The Washington Post reported that Sen. John McCain “accused” Sen. Barack Obama “of going to a gym rather than visiting wounded troops” during his recent overseas trip, but the Post did not note that the accusation is false.

After writing that Sen. John McCain had “launched a string of increasingly personal attacks on” Sen. Barack Obama, Washington Post writers Jonathan Weisman and Perry Bacon Jr. reported in an August 7 article that McCain “accused him [Obama] of going to a gym rather than visiting wounded troops” while overseas. But Weisman and Bacon did not note that McCain's accusation is false: Obama did in fact visit wounded troops during his recent trip, according to NBC chief foreign affairs correspondent Andrea Mitchell, who was covering the trip. Mitchell reported in a July 25 appearance on MSNBC's Morning Joe that Obama “visited a casualty unit in the Green Zone.” On July 28, Mitchell again said that Obama had visited troops while overseas, reporting: “I can attest to the fact that he did visit troops in Iraq only four or five days earlier, that there was no notice of it, that I confirmed that it happened, but they had no video of any type and no reporters. And that he's been to Walter Reed. So let's at least get that off the table.”

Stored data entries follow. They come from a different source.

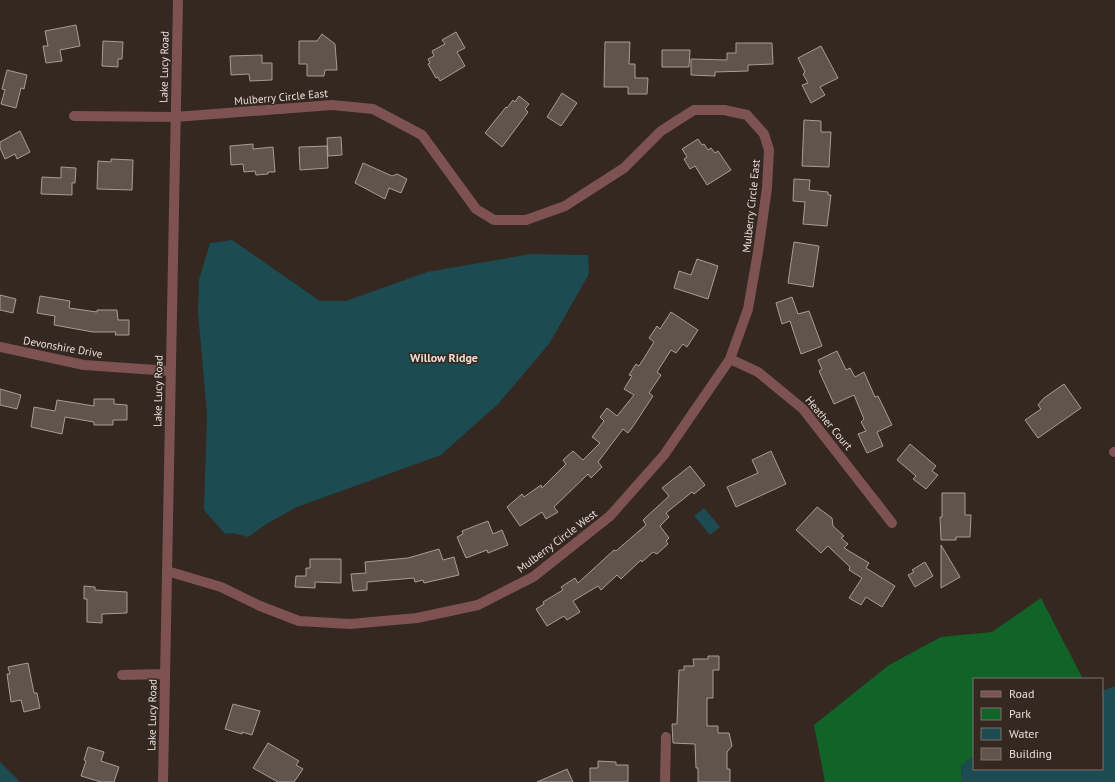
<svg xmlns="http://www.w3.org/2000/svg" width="1115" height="782" font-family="'PT Sans',sans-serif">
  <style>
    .green { fill: #116327 }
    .water { fill: #1c4b52 }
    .building { fill: #61544c; stroke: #ab9c94 }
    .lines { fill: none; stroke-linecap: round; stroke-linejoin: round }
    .minor { stroke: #7d5251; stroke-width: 10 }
    .labels { text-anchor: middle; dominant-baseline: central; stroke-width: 3; stroke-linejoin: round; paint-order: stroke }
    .street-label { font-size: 11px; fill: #e7dfdb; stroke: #342821 }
    .neighbourhood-label { font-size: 12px; font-weight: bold; fill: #ebdbd2; stroke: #342821 }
  </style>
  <rect width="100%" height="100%" fill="#342821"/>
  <path class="green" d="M 1041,598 L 1083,679 L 974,679 L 974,756 L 961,766 L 962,782 L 825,782 L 814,725 L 889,665 L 941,637 L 992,632 Z"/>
  <path class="water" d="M 232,240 L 320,301 L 346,301 L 427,272 L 531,254 L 588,255 L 589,274 L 549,344 L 498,404 L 441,455 L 297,507 L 268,523 L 248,537 L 233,533 L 225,534 L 204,510 L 207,414 L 198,312 L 199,280 L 210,243 Z
    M 704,508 L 720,527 L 710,535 L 694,516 Z
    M 1115,686 L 1115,782 L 962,782 L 961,766 L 974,756 L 974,769 L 1102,769 L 1102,691 Z
    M 0,762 L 20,782 L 0,782 Z"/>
  <path class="building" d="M 76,25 L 80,46 L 60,50 L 62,61 L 46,63 L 43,46 L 48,46 L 45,31 Z
    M 456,32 L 465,48 L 457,52 L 465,66 L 440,81 L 438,77 L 436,78 L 428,64 L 430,63 L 428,59 L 434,56 L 432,51 L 445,44 L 442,40 Z
    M 322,34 L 335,44 L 337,70 L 325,70 L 324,76 L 307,76 L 307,64 L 299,64 L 299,41 L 317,41 Z
    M 103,41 L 123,42 L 122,59 L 118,59 L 118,67 L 102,66 Z
    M 605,42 L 630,42 L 629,64 L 635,64 L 635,78 L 648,78 L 647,94 L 628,94 L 628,87 L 604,87 Z
    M 736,43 L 772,43 L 773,64 L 748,65 L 748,71 L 715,72 L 715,76 L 691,75 L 691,59 L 727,60 L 727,53 L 736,53 Z
    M 821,46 L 838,78 L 820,87 L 825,95 L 811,103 L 802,85 L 808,83 L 803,74 L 805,72 L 798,58 Z
    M 662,50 L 690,50 L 689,67 L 662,67 Z
    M 262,55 L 262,63 L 272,63 L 272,80 L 250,81 L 249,74 L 231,75 L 230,56 Z
    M 7,70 L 27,75 L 24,89 L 21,88 L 16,108 L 1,104 L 5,90 L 2,89 Z
    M 562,93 L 577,103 L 561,126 L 547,117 Z
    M 519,96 L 529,104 L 525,109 L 528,112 L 502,147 L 485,133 L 506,107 L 507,108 L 513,100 L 515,102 Z
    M 804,120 L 821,121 L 821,132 L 831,132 L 829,167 L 802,166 Z
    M 20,131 L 30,152 L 17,159 L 15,154 L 5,159 L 0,148 L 0,142 Z
    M 341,137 L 342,155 L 328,156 L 327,138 Z
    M 698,139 L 702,145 L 704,144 L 708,150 L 711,148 L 715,153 L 718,151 L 731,170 L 707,185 L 695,166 L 690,169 L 684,159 L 687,157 L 682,149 Z
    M 253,144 L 253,149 L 273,147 L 275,172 L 268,172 L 268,174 L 256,175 L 255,171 L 244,172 L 243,164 L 231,165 L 230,146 Z
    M 327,146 L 328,168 L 300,170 L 299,147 Z
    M 111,159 L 133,160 L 132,190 L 97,189 L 98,161 L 111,162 Z
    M 363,163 L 392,176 L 397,174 L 407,179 L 401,193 L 389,188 L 385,199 L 355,183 Z
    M 61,167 L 76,168 L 75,183 L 72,183 L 72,195 L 41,194 L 42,177 L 61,178 Z
    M 794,179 L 810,180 L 809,190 L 828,192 L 828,195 L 831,195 L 827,226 L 803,224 L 805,202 L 793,201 Z
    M 794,242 L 819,246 L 813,287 L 788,283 Z
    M 697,259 L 718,266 L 708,299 L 674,288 L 679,271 L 691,275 Z
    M 0,295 L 16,299 L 13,313 L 0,310 Z
    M 40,296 L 70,301 L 69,308 L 97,312 L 97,310 L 117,310 L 118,320 L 129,320 L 129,335 L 115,335 L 116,332 L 93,332 L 54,325 L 55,316 L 37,313 Z
    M 792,297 L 798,314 L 809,311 L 822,346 L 801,354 L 790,321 L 782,324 L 776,303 Z
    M 671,312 L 698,330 L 687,347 L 683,344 L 676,353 L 671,350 L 657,372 L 661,375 L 649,393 L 653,396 L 634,425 L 628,433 L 623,429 L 598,462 L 602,467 L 591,478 L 588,474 L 554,507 L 558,512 L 546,519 L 542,512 L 520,526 L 507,507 L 522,494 L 524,497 L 541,485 L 542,488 L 566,464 L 563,460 L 573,451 L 583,460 L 600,443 L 592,437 L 604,421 L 600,417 L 607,408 L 617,416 L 634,395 L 624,389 L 632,376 L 629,375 L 636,364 L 639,366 L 654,342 L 649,338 L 657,326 L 660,329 Z
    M 837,351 L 846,370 L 850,368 L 855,377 L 864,372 L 875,397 L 878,396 L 892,425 L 877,432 L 883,446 L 867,453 L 858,434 L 866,431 L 861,422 L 864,419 L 854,395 L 834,404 L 819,371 L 822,369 L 818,360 Z
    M 1064,384 L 1081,408 L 1038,438 L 1025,420 L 1041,409 L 1038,405 L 1044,398 Z
    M 0,389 L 21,395 L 17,409 L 0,405 Z
    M 94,399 L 114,399 L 114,404 L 127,405 L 127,420 L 113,420 L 113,425 L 94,425 L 94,422 L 65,417 L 62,434 L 31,427 L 34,407 L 55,411 L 57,400 L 94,406 Z
    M 910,444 L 936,466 L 932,471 L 938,475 L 926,489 L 913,479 L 916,476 L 897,460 Z
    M 771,451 L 786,484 L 736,507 L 727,487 L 758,473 L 752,460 Z
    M 690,466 L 705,485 L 694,494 L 692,492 L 666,513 L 669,517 L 660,526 L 669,538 L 666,541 L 668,544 L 657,554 L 653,552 L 642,562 L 641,560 L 621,579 L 617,575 L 601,590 L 598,586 L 573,601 L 580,612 L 567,620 L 564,616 L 547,626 L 536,609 L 544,604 L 543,602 L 563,590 L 561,587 L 575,578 L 578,583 L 614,550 L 616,551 L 646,525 L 643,520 L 669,496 L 662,488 Z
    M 942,493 L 965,493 L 965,515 L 971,515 L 970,537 L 956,537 L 956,540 L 941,540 L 940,517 L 942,517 Z
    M 817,507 L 832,518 L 833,526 L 844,536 L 841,538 L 848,544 L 844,548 L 869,563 L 866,568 L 895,586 L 882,607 L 866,597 L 861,605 L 849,598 L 862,578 L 849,570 L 850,567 L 828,546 L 821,553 L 796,530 Z
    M 488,521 L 493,534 L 502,530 L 508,545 L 488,553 L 487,550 L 466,558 L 457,537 L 463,534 L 462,531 Z
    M 941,545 L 960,577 L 941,588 Z
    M 439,549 L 443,560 L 454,557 L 459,575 L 424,583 L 423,580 L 415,582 L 414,578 L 367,582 L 367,590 L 353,591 L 351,574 L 366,573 L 365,562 L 408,558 Z
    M 310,559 L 341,559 L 341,583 L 315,582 L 315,588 L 295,587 L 296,576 L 306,576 L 306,568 L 310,568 Z
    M 925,562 L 933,576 L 915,587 L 908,575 L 914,572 L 912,570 Z
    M 84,586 L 95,587 L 95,590 L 127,592 L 127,613 L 102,614 L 102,623 L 87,622 L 87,599 L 84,599 Z
    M 708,656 L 719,656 L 719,670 L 713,670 L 713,698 L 707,698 L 707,726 L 718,726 L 718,733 L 729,733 L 732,746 L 727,752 L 727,769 L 730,769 L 730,782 L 698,782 L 698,768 L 696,768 L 695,744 L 673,743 L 672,724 L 677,724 L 679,670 L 684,670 L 684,666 L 694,666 L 693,659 L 708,659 Z
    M 28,663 L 34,693 L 37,693 L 40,708 L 24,712 L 21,700 L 11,702 L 7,674 L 10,674 L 8,667 Z
    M 233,704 L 260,711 L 252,735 L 242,732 L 242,734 L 225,729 Z
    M 268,743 L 299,761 L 296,765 L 303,769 L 294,782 L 278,782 L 253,768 Z
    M 88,747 L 104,752 L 101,761 L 119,767 L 114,782 L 101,782 L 81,776 L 86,761 L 84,760 Z
    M 598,761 L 616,762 L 616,765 L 628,765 L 628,782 L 590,782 L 590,768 L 598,768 Z
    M 567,769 L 573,782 L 537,782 L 565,770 Z"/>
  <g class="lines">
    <path class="minor" d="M 74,116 L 175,117 L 332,105 L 373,109 L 422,135 L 476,209 L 494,220 L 526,220 L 565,206 L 624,168 L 661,131 L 694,110 L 724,110 L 747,115 L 764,134 L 769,150 L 767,188 L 758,252 L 748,309 L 730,359 L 664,455 L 610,516 L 533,577 L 478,605 L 417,618 L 350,624 L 299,621 L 260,606 L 221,587 L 167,571
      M 0,347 L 84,365 L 170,371
      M 730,359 L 758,372 L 803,409 L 892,523
      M 1114,452 L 1115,452
      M 122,675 L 165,674
      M 163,782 L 178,0
      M 665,782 L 666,737"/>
  </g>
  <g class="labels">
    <g class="street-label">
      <text transform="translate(164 67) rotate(-89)">Lake Lucy Road</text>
      <text transform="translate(281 97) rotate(-5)">Mulberry Circle East</text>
      <text transform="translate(751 206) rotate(-84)">Mulberry Circle East</text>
      <text transform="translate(63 347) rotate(10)">Devonshire Drive</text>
      <text transform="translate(158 391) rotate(-89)">Lake Lucy Road</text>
      <text transform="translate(829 423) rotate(50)">Heather Court</text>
      <text transform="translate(557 541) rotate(-37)">Mulberry Circle West</text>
      <text transform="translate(152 715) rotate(-89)">Lake Lucy Road</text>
    </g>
    <g class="neighbourhood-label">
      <text x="444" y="357">Willow Ridge</text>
    </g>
  </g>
  <rect x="973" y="678" width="130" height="92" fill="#342821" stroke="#7c716b"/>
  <rect x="981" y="691" width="20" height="6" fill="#7d5251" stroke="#7c716b"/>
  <text x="1009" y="698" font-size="12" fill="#e7dfdb">Road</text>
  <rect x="981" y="708" width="20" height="12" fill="#116327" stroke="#7c716b"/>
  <text x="1009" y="718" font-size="12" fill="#e7dfdb">Park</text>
  <rect x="981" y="728" width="20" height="12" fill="#1c4b52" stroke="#7c716b"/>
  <text x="1009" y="738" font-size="12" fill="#e7dfdb">Water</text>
  <rect x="981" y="748" width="20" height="12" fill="#61544c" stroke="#7c716b"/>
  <text x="1009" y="758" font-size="12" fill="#e7dfdb">Building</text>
</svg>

From Weisman and Bacon's August 7 Washington Post article:

The parries come more than a week after his Republican opponent launched a string of increasingly personal attacks on Obama. McCain has said that his rival would lose a war in order to win a campaign, accused him of going to a gym rather than visiting wounded troops, and, while aides asserted that he had “played the race card,” hinted that Obama has a messiah complex and portrayed him as a celebrity comparable to Paris Hilton or Britney Spears. That final line of assault continued yesterday with a new McCain ad, again mocking Obama as “the biggest celebrity in the world.”